課題:
「Page size: 1654x1241.」を含む行から「picture [172, 307, 721, 722]」を含む行までの範囲（両端を含む）を、「text content」を「visible text」に置き換え、ほかは一切変えずに編集してください。その範囲の行のみを示してください。

提供された記録:
------------------------
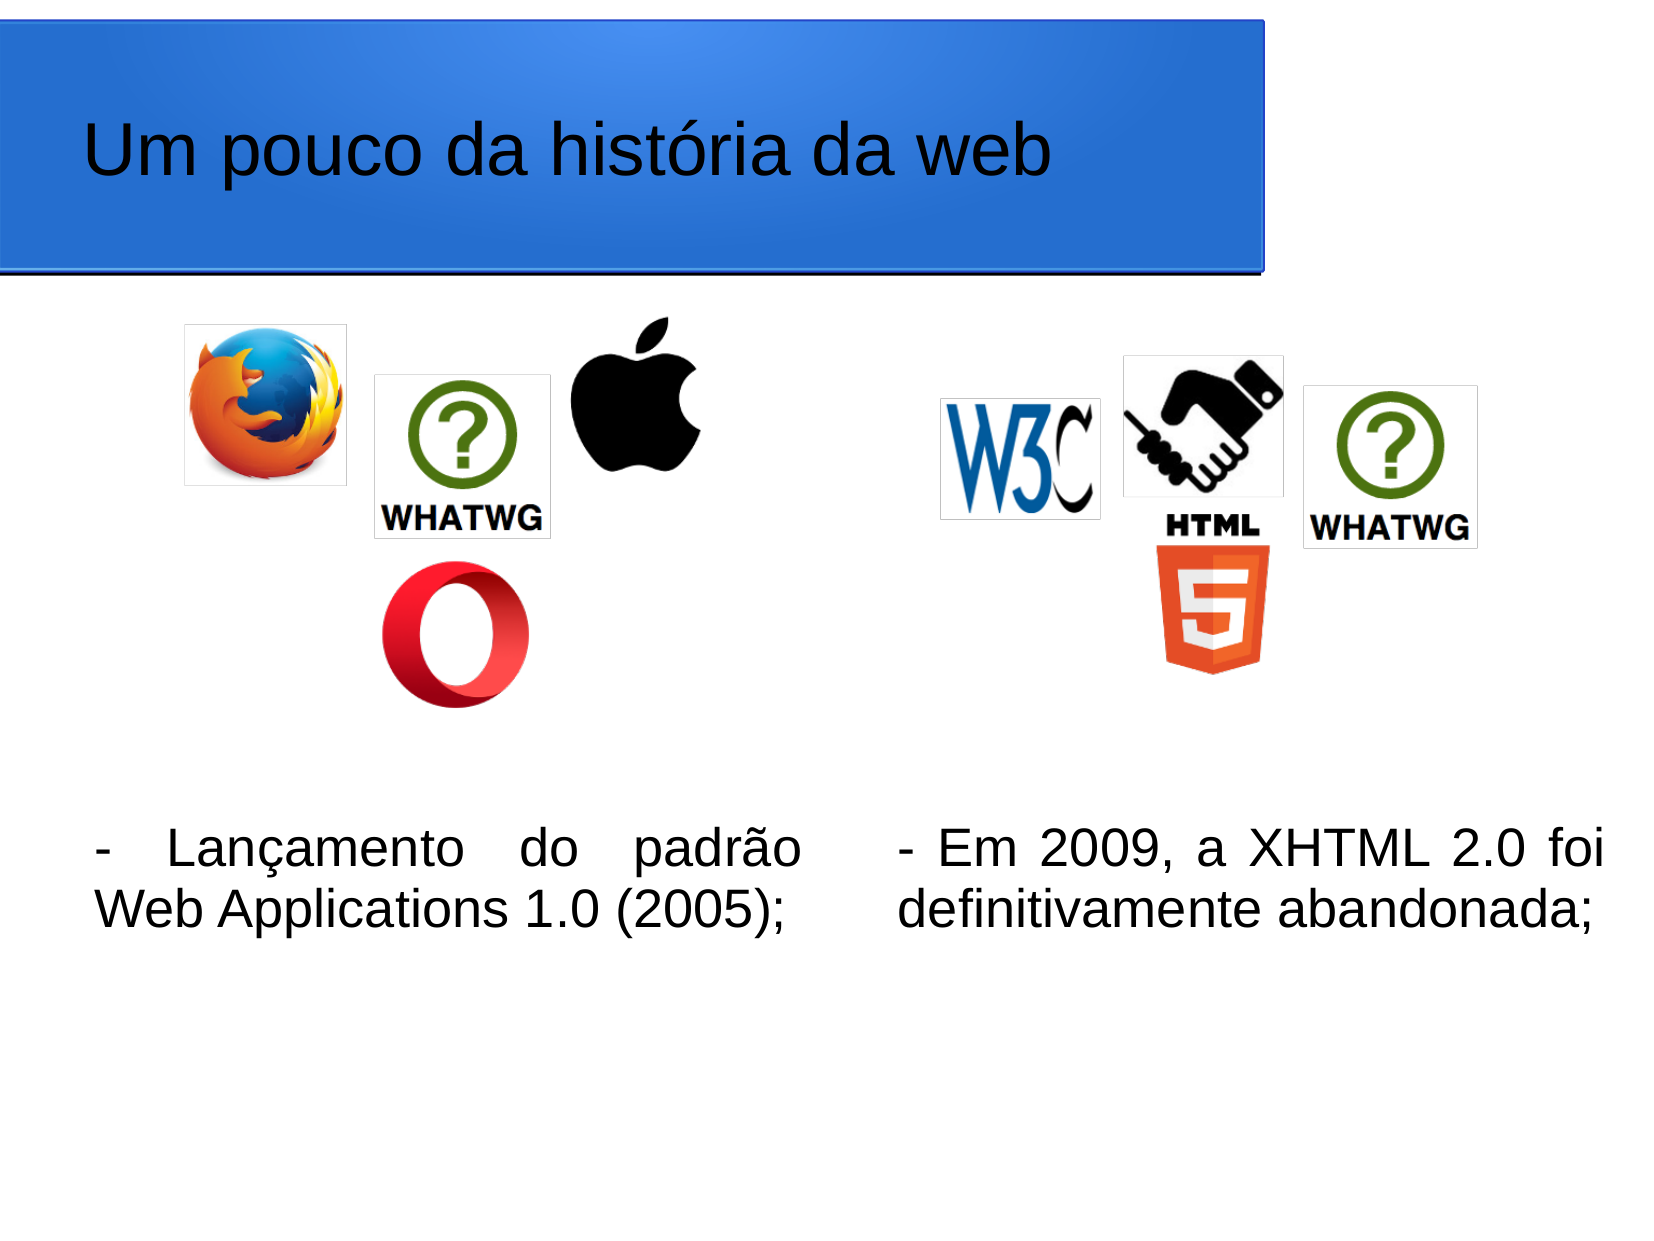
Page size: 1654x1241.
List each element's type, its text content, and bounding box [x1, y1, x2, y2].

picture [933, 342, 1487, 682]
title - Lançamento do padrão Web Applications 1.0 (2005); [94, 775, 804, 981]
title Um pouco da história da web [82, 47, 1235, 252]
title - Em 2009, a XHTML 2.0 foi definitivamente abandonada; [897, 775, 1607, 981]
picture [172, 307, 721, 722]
------------------------
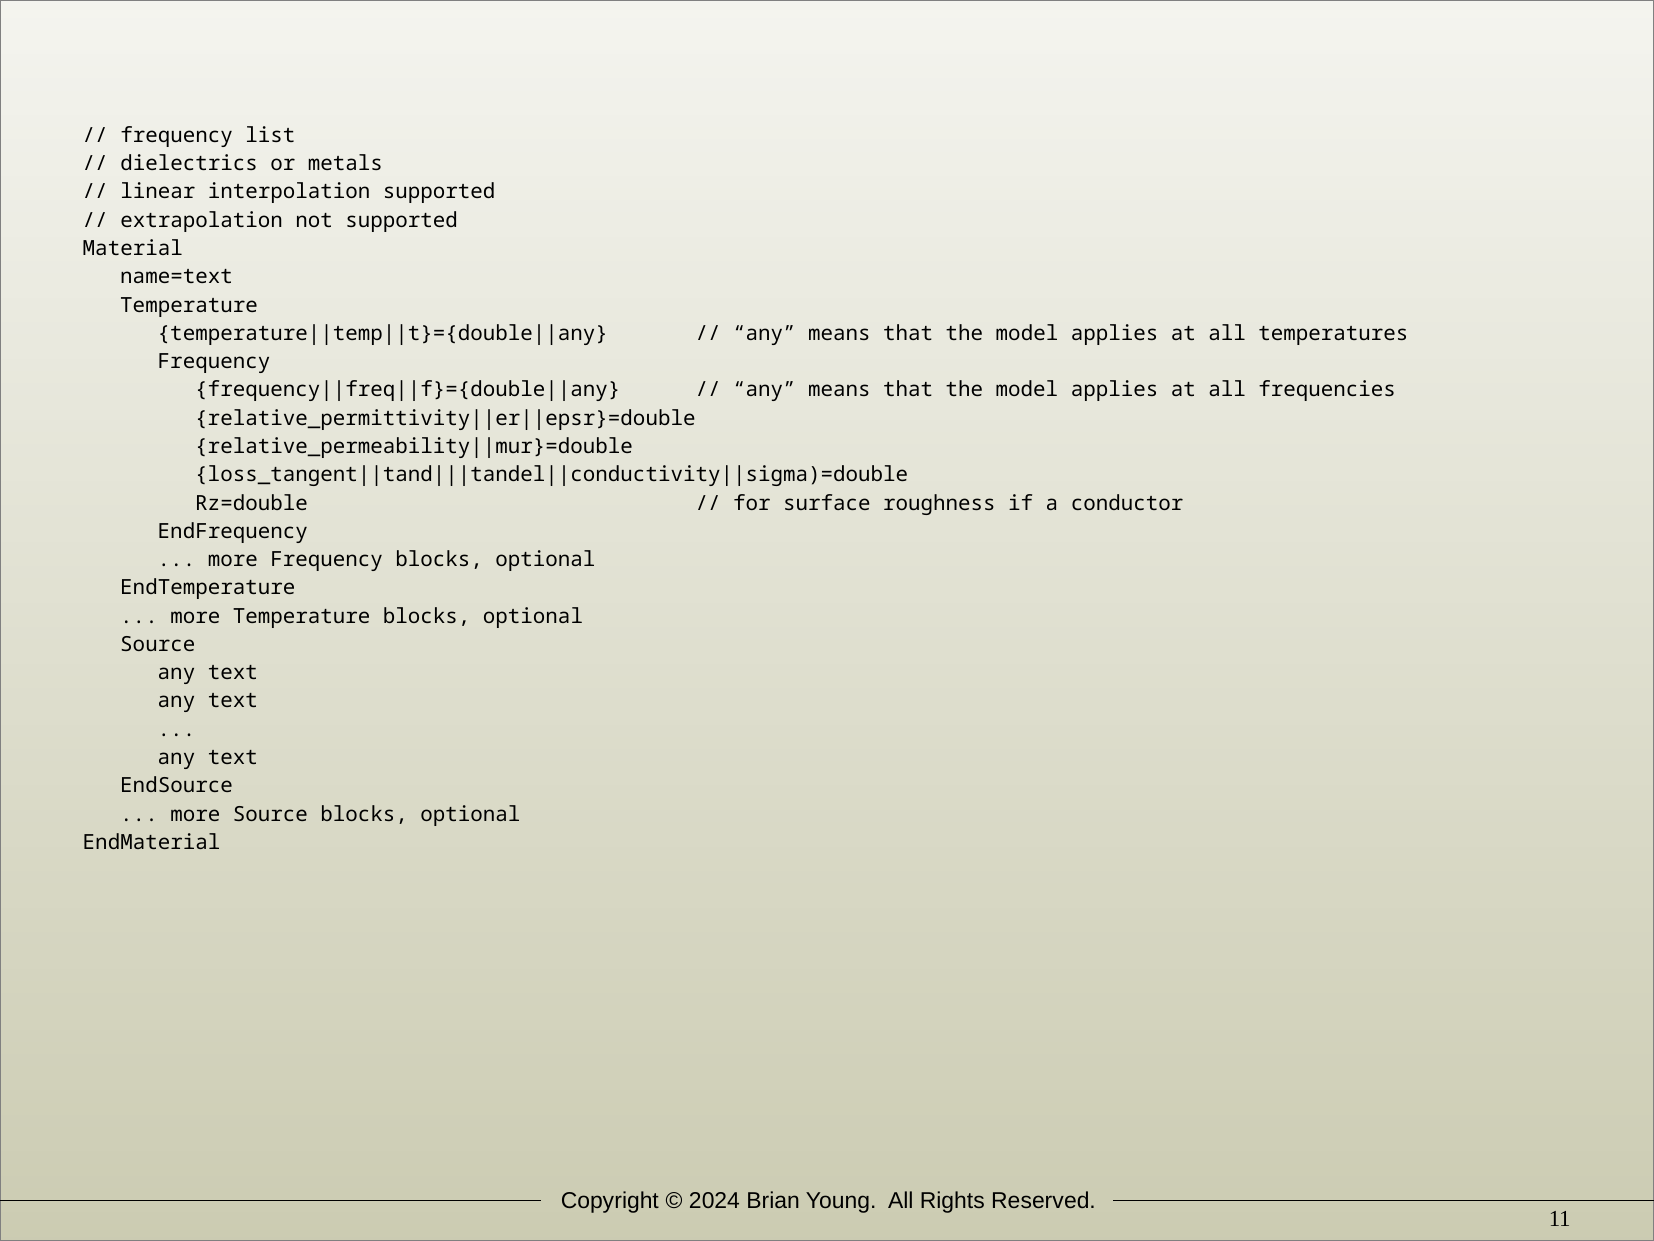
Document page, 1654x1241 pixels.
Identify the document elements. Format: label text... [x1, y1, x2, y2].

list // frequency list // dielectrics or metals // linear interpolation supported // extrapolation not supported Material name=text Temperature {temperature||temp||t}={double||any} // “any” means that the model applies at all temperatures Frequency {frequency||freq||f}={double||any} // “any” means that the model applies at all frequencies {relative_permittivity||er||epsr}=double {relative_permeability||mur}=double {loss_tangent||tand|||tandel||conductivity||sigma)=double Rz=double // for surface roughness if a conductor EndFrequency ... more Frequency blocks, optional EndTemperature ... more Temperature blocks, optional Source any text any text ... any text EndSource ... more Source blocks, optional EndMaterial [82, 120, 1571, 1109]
------------------------
演習結果:
Page size: 1654x1241.
List each element's type, its visible text, and bounding box [x1, y1, x2, y2].

picture [933, 342, 1487, 682]
title - Lançamento do padrão Web Applications 1.0 (2005); [94, 775, 804, 981]
title Um pouco da história da web [82, 47, 1235, 252]
title - Em 2009, a XHTML 2.0 foi definitivamente abandonada; [897, 775, 1607, 981]
picture [172, 307, 721, 722]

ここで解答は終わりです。